Entiendo que no me entiendas, porque ni yo entiendo lo que debería de entender.

Ahora es cuando recuerdo el por qué me refugiaba continuamente en la poesía.
Por qué un par de versos 
a ratos y a rotos
eran mi lugar favorito del mundo
donde podía perderme
cada vez que necesitaba encontrarme.

El por qué de un par de versos
y de vasos de más
cuando no habían besos
ni abrazos
ni todo aquello que sabía que en el fondo
colorearían todo aquello que quedó sin color
derrumbando castillos y anhelos 
sueños
y algún que otro 
misterio que por un interrogante de más
y no de menos
quedó sin descubrir.

Me siento, a veces,
tan vacía, 
que llenaría tantos sueños a bostezo
y destrozos,
que no sabría ni si quiera por donde debería comenzar.
Tengo tantos puños bañados en sangre
y en ganas perdidas 
escapadas por la ventana aún cerrada
que no sería capaz de reunirlos a todos ni queriendo
ni poniendo todas las cartas sobre la mesa
boca arriba,
o boca a boca.

Y es que verás,
un día descubres que tenías tanto 
que era imposible seguir manteniéndolo durante mucho tiempo más,
que los intentos quedaron en eso,
en intentos.
Que las veces en las que lloré tan fuerte 
que llovió hasta ahogarnos
se quedaron reñidas par a par
por las ganas de quedarme aquí un rato más
aunque fuera a pedazos y no en esa pequeña claridad que parecía haber
cuando por fin levantaba la cabeza
y eras tú el que hablaba y no todos estos estados de ánimo completamente desordenados.

Me refugiaba en la poesía,
como si de una cueva se tratara,
un refugio entre las llamas en el día más frío,
y los metros bajo cero para poder volar un poco más arriba.

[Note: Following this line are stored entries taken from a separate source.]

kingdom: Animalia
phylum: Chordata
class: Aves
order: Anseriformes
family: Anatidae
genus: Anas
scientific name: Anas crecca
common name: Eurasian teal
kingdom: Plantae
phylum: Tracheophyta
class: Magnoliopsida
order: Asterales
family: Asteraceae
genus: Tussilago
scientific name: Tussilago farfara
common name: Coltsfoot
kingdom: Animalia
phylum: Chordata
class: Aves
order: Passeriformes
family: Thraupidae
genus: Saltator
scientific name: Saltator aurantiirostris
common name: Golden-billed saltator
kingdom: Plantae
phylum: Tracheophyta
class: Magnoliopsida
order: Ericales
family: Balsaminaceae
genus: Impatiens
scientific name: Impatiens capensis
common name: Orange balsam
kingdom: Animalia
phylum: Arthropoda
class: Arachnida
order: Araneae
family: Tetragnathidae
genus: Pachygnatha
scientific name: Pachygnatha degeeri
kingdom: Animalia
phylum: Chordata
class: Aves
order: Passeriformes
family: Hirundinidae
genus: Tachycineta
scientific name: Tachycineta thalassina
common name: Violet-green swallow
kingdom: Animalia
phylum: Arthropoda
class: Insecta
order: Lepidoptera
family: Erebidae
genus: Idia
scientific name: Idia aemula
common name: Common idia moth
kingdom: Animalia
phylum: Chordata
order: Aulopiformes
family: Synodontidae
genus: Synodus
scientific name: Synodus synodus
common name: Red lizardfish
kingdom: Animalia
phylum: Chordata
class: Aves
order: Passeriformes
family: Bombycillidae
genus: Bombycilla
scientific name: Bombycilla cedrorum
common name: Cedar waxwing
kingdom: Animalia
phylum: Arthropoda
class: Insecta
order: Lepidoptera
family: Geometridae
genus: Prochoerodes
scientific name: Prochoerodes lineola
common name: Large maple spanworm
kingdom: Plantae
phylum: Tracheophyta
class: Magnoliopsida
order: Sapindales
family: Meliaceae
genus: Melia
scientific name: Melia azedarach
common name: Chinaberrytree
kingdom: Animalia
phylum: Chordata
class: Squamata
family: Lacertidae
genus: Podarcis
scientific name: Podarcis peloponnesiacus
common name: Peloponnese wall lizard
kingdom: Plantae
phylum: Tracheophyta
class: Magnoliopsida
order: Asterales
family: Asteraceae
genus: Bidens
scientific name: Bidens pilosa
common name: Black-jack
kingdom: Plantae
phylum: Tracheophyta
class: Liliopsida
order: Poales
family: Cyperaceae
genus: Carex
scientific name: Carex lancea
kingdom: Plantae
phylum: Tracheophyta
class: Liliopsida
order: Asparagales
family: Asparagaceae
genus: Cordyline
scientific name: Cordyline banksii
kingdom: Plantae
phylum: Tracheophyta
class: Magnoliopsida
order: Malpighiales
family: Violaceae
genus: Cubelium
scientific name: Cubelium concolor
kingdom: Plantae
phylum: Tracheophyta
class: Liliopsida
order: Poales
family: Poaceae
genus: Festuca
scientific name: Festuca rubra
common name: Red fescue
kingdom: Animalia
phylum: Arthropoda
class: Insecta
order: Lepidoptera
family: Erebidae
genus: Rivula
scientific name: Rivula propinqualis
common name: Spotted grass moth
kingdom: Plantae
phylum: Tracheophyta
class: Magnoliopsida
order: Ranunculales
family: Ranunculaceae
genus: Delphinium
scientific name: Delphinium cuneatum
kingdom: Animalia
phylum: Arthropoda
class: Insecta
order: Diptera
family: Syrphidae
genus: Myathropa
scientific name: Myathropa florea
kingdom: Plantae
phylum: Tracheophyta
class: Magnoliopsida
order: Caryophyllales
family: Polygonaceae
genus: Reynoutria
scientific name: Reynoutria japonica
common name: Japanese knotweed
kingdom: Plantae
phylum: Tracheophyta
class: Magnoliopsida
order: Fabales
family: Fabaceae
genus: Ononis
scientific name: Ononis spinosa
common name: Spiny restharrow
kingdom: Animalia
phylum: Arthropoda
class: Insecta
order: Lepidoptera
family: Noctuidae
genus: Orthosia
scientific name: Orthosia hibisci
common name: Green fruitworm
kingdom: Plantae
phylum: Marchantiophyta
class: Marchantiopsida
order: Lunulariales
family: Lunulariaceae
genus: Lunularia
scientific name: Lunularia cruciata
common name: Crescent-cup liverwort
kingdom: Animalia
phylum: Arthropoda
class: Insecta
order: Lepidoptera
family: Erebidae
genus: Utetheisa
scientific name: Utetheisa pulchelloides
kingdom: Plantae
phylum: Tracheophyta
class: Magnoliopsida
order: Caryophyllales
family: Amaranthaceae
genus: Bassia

Queda la rabia de quien habla y no sabe 
quien sigue y sigue y sigue
joder, 
para un poco 
que me estoy mareando y no tengo ganas de seguir en el mismo lugar de siempre
escuchando siempre lo mismo
pero a una velocidad diferente.
Mucho más rápido que cuando fuimos atropellados
por todo eso que no llegamos a decir 
porque eramos demasiado cobardes
y todas las gavetas siguieron vacías demasiado tiempo.

Me refugiaba en ella, 
porque ella me entendía como yo no podía hacerlo,
porque sabía que palpitaba por todo eso que decía,
y por lo que no decía.
Ahora, 
que ya no te tengo para refugiarme,
he vuelto al mismo punto
solo que esta ve más rápido
y más consciente.

Y aquí estoy, 
escuchando todo esos vídeos 
de fondo
con una banda sonora que va a mil por hora en mi mente
cuando yo solo recorro los mismos lugares de antes
con la misma tristeza de siempre.

Me salvaba del mundo de tantas formas,
que mi salvavidas se convirtió en mi fortuna,
en mi día a día para seguir adelante
o no seguir,
pero escribiendo,
o escuchando,
eso siempre, 
que la poesía nos salve del mundo,
o como dice Escandar,
que la poesía pague los destrozos. 





Comentarios

Entradas populares de este blog

''And I just wanna tell you I am.''

Stay.

Stay strong.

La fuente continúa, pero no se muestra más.